#### [Exercise inputs]
--
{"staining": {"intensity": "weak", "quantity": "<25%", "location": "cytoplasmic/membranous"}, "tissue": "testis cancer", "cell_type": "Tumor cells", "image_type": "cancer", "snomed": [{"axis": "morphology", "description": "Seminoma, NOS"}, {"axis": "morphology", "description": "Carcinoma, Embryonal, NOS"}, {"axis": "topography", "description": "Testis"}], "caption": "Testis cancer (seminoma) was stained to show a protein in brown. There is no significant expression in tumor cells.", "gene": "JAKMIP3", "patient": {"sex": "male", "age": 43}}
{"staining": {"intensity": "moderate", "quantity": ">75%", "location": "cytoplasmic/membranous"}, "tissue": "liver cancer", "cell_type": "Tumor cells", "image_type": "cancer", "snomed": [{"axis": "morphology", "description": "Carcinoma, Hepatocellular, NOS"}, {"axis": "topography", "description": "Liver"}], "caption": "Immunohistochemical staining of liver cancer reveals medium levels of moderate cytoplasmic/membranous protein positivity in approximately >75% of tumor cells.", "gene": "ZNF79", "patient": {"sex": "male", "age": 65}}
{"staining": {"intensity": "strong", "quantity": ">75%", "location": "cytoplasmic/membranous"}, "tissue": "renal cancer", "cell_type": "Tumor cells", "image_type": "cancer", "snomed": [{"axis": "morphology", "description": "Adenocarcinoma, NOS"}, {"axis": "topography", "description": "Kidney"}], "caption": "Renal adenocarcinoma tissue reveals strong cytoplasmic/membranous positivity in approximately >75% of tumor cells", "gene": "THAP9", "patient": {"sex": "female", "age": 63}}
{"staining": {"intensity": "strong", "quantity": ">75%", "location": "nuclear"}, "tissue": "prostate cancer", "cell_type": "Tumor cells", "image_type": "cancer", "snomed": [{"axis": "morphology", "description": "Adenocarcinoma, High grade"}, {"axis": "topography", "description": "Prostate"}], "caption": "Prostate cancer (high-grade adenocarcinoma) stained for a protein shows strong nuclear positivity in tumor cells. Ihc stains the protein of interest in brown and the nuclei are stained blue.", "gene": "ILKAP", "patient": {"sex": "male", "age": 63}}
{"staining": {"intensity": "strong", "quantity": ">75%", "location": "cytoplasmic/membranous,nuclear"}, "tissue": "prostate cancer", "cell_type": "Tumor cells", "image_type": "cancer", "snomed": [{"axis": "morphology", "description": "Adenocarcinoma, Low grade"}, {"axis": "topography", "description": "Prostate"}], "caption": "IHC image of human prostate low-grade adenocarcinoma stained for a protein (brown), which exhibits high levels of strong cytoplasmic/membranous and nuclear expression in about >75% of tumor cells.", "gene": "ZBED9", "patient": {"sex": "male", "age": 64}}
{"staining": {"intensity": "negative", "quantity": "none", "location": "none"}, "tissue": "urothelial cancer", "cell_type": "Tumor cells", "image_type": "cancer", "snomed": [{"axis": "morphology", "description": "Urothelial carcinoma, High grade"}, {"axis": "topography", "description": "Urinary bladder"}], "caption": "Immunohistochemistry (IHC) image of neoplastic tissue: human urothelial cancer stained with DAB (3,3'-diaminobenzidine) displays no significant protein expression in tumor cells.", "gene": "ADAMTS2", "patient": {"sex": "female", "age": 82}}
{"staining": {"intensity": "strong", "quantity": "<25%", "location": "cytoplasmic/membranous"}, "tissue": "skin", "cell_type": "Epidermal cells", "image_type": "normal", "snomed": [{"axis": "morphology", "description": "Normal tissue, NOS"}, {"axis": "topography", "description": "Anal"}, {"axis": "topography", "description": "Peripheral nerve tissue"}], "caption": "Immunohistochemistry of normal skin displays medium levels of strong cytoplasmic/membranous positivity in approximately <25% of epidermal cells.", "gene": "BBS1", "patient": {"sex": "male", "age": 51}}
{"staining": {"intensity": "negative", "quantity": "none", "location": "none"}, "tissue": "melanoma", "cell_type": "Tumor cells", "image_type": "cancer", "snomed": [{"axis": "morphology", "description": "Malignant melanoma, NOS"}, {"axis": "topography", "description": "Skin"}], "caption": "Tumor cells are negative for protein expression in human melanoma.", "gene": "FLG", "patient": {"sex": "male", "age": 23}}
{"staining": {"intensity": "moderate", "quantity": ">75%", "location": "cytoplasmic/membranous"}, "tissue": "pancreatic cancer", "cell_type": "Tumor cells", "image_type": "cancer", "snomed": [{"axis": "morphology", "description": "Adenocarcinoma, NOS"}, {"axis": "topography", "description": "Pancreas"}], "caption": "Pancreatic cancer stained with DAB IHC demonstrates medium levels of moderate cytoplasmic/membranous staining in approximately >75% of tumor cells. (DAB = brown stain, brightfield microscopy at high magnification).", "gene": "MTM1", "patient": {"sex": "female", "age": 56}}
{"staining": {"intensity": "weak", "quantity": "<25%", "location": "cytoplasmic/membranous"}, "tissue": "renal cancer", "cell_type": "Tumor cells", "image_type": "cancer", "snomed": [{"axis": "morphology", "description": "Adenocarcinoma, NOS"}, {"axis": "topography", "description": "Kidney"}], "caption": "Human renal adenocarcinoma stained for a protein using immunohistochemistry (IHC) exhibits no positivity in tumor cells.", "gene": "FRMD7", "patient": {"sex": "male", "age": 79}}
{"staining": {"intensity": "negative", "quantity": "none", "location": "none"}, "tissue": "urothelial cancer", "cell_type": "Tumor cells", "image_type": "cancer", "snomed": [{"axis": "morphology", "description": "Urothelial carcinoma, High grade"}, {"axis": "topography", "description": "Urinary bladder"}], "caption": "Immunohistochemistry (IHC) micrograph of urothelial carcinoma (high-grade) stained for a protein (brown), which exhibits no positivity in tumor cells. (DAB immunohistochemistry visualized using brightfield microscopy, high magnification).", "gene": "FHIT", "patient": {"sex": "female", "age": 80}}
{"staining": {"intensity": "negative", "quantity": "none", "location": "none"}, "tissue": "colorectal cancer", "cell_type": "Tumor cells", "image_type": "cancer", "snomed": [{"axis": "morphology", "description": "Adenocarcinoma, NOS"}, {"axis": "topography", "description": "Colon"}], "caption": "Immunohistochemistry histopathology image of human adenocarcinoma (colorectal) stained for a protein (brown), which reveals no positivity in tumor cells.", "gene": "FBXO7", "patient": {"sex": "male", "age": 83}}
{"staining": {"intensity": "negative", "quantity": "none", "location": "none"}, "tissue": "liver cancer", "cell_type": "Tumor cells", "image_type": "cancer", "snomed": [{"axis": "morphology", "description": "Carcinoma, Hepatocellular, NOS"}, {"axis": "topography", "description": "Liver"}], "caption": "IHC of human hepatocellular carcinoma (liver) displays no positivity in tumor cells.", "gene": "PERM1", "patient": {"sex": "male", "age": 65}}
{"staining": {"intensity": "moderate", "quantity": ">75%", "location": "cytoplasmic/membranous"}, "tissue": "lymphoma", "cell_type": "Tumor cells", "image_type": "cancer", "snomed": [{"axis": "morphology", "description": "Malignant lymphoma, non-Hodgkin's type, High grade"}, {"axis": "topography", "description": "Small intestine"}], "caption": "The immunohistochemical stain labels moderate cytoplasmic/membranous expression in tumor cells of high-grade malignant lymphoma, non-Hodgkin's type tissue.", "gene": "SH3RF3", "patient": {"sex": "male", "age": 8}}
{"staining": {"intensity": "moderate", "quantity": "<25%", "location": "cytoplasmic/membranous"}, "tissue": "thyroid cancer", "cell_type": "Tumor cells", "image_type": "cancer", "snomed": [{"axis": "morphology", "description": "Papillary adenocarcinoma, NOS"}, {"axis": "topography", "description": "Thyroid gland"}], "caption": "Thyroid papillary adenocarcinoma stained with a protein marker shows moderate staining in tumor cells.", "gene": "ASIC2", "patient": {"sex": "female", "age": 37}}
--
#### [Exercise directions]
Print all of the entries again, exactly as written.

#### [Reply]
{"staining": {"intensity": "weak", "quantity": "<25%", "location": "cytoplasmic/membranous"}, "tissue": "testis cancer", "cell_type": "Tumor cells", "image_type": "cancer", "snomed": [{"axis": "morphology", "description": "Seminoma, NOS"}, {"axis": "morphology", "description": "Carcinoma, Embryonal, NOS"}, {"axis": "topography", "description": "Testis"}], "caption": "Testis cancer (seminoma) was stained to show a protein in brown. There is no significant expression in tumor cells.", "gene": "JAKMIP3", "patient": {"sex": "male", "age": 43}}
{"staining": {"intensity": "moderate", "quantity": ">75%", "location": "cytoplasmic/membranous"}, "tissue": "liver cancer", "cell_type": "Tumor cells", "image_type": "cancer", "snomed": [{"axis": "morphology", "description": "Carcinoma, Hepatocellular, NOS"}, {"axis": "topography", "description": "Liver"}], "caption": "Immunohistochemical staining of liver cancer reveals medium levels of moderate cytoplasmic/membranous protein positivity in approximately >75% of tumor cells.", "gene": "ZNF79", "patient": {"sex": "male", "age": 65}}
{"staining": {"intensity": "strong", "quantity": ">75%", "location": "cytoplasmic/membranous"}, "tissue": "renal cancer", "cell_type": "Tumor cells", "image_type": "cancer", "snomed": [{"axis": "morphology", "description": "Adenocarcinoma, NOS"}, {"axis": "topography", "description": "Kidney"}], "caption": "Renal adenocarcinoma tissue reveals strong cytoplasmic/membranous positivity in approximately >75% of tumor cells", "gene": "THAP9", "patient": {"sex": "female", "age": 63}}
{"staining": {"intensity": "strong", "quantity": ">75%", "location": "nuclear"}, "tissue": "prostate cancer", "cell_type": "Tumor cells", "image_type": "cancer", "snomed": [{"axis": "morphology", "description": "Adenocarcinoma, High grade"}, {"axis": "topography", "description": "Prostate"}], "caption": "Prostate cancer (high-grade adenocarcinoma) stained for a protein shows strong nuclear positivity in tumor cells. Ihc stains the protein of interest in brown and the nuclei are stained blue.", "gene": "ILKAP", "patient": {"sex": "male", "age": 63}}
{"staining": {"intensity": "strong", "quantity": ">75%", "location": "cytoplasmic/membranous,nuclear"}, "tissue": "prostate cancer", "cell_type": "Tumor cells", "image_type": "cancer", "snomed": [{"axis": "morphology", "description": "Adenocarcinoma, Low grade"}, {"axis": "topography", "description": "Prostate"}], "caption": "IHC image of human prostate low-grade adenocarcinoma stained for a protein (brown), which exhibits high levels of strong cytoplasmic/membranous and nuclear expression in about >75% of tumor cells.", "gene": "ZBED9", "patient": {"sex": "male", "age": 64}}
{"staining": {"intensity": "negative", "quantity": "none", "location": "none"}, "tissue": "urothelial cancer", "cell_type": "Tumor cells", "image_type": "cancer", "snomed": [{"axis": "morphology", "description": "Urothelial carcinoma, High grade"}, {"axis": "topography", "description": "Urinary bladder"}], "caption": "Immunohistochemistry (IHC) image of neoplastic tissue: human urothelial cancer stained with DAB (3,3'-diaminobenzidine) displays no significant protein expression in tumor cells.", "gene": "ADAMTS2", "patient": {"sex": "female", "age": 82}}
{"staining": {"intensity": "strong", "quantity": "<25%", "location": "cytoplasmic/membranous"}, "tissue": "skin", "cell_type": "Epidermal cells", "image_type": "normal", "snomed": [{"axis": "morphology", "description": "Normal tissue, NOS"}, {"axis": "topography", "description": "Anal"}, {"axis": "topography", "description": "Peripheral nerve tissue"}], "caption": "Immunohistochemistry of normal skin displays medium levels of strong cytoplasmic/membranous positivity in approximately <25% of epidermal cells.", "gene": "BBS1", "patient": {"sex": "male", "age": 51}}
{"staining": {"intensity": "negative", "quantity": "none", "location": "none"}, "tissue": "melanoma", "cell_type": "Tumor cells", "image_type": "cancer", "snomed": [{"axis": "morphology", "description": "Malignant melanoma, NOS"}, {"axis": "topography", "description": "Skin"}], "caption": "Tumor cells are negative for protein expression in human melanoma.", "gene": "FLG", "patient": {"sex": "male", "age": 23}}
{"staining": {"intensity": "moderate", "quantity": ">75%", "location": "cytoplasmic/membranous"}, "tissue": "pancreatic cancer", "cell_type": "Tumor cells", "image_type": "cancer", "snomed": [{"axis": "morphology", "description": "Adenocarcinoma, NOS"}, {"axis": "topography", "description": "Pancreas"}], "caption": "Pancreatic cancer stained with DAB IHC demonstrates medium levels of moderate cytoplasmic/membranous staining in approximately >75% of tumor cells. (DAB = brown stain, brightfield microscopy at high magnification).", "gene": "MTM1", "patient": {"sex": "female", "age": 56}}
{"staining": {"intensity": "weak", "quantity": "<25%", "location": "cytoplasmic/membranous"}, "tissue": "renal cancer", "cell_type": "Tumor cells", "image_type": "cancer", "snomed": [{"axis": "morphology", "description": "Adenocarcinoma, NOS"}, {"axis": "topography", "description": "Kidney"}], "caption": "Human renal adenocarcinoma stained for a protein using immunohistochemistry (IHC) exhibits no positivity in tumor cells.", "gene": "FRMD7", "patient": {"sex": "male", "age": 79}}
{"staining": {"intensity": "negative", "quantity": "none", "location": "none"}, "tissue": "urothelial cancer", "cell_type": "Tumor cells", "image_type": "cancer", "snomed": [{"axis": "morphology", "description": "Urothelial carcinoma, High grade"}, {"axis": "topography", "description": "Urinary bladder"}], "caption": "Immunohistochemistry (IHC) micrograph of urothelial carcinoma (high-grade) stained for a protein (brown), which exhibits no positivity in tumor cells. (DAB immunohistochemistry visualized using brightfield microscopy, high magnification).", "gene": "FHIT", "patient": {"sex": "female", "age": 80}}
{"staining": {"intensity": "negative", "quantity": "none", "location": "none"}, "tissue": "colorectal cancer", "cell_type": "Tumor cells", "image_type": "cancer", "snomed": [{"axis": "morphology", "description": "Adenocarcinoma, NOS"}, {"axis": "topography", "description": "Colon"}], "caption": "Immunohistochemistry histopathology image of human adenocarcinoma (colorectal) stained for a protein (brown), which reveals no positivity in tumor cells.", "gene": "FBXO7", "patient": {"sex": "male", "age": 83}}
{"staining": {"intensity": "negative", "quantity": "none", "location": "none"}, "tissue": "liver cancer", "cell_type": "Tumor cells", "image_type": "cancer", "snomed": [{"axis": "morphology", "description": "Carcinoma, Hepatocellular, NOS"}, {"axis": "topography", "description": "Liver"}], "caption": "IHC of human hepatocellular carcinoma (liver) displays no positivity in tumor cells.", "gene": "PERM1", "patient": {"sex": "male", "age": 65}}
{"staining": {"intensity": "moderate", "quantity": ">75%", "location": "cytoplasmic/membranous"}, "tissue": "lymphoma", "cell_type": "Tumor cells", "image_type": "cancer", "snomed": [{"axis": "morphology", "description": "Malignant lymphoma, non-Hodgkin's type, High grade"}, {"axis": "topography", "description": "Small intestine"}], "caption": "The immunohistochemical stain labels moderate cytoplasmic/membranous expression in tumor cells of high-grade malignant lymphoma, non-Hodgkin's type tissue.", "gene": "SH3RF3", "patient": {"sex": "male", "age": 8}}
{"staining": {"intensity": "moderate", "quantity": "<25%", "location": "cytoplasmic/membranous"}, "tissue": "thyroid cancer", "cell_type": "Tumor cells", "image_type": "cancer", "snomed": [{"axis": "morphology", "description": "Papillary adenocarcinoma, NOS"}, {"axis": "topography", "description": "Thyroid gland"}], "caption": "Thyroid papillary adenocarcinoma stained with a protein marker shows moderate staining in tumor cells.", "gene": "ASIC2", "patient": {"sex": "female", "age": 37}}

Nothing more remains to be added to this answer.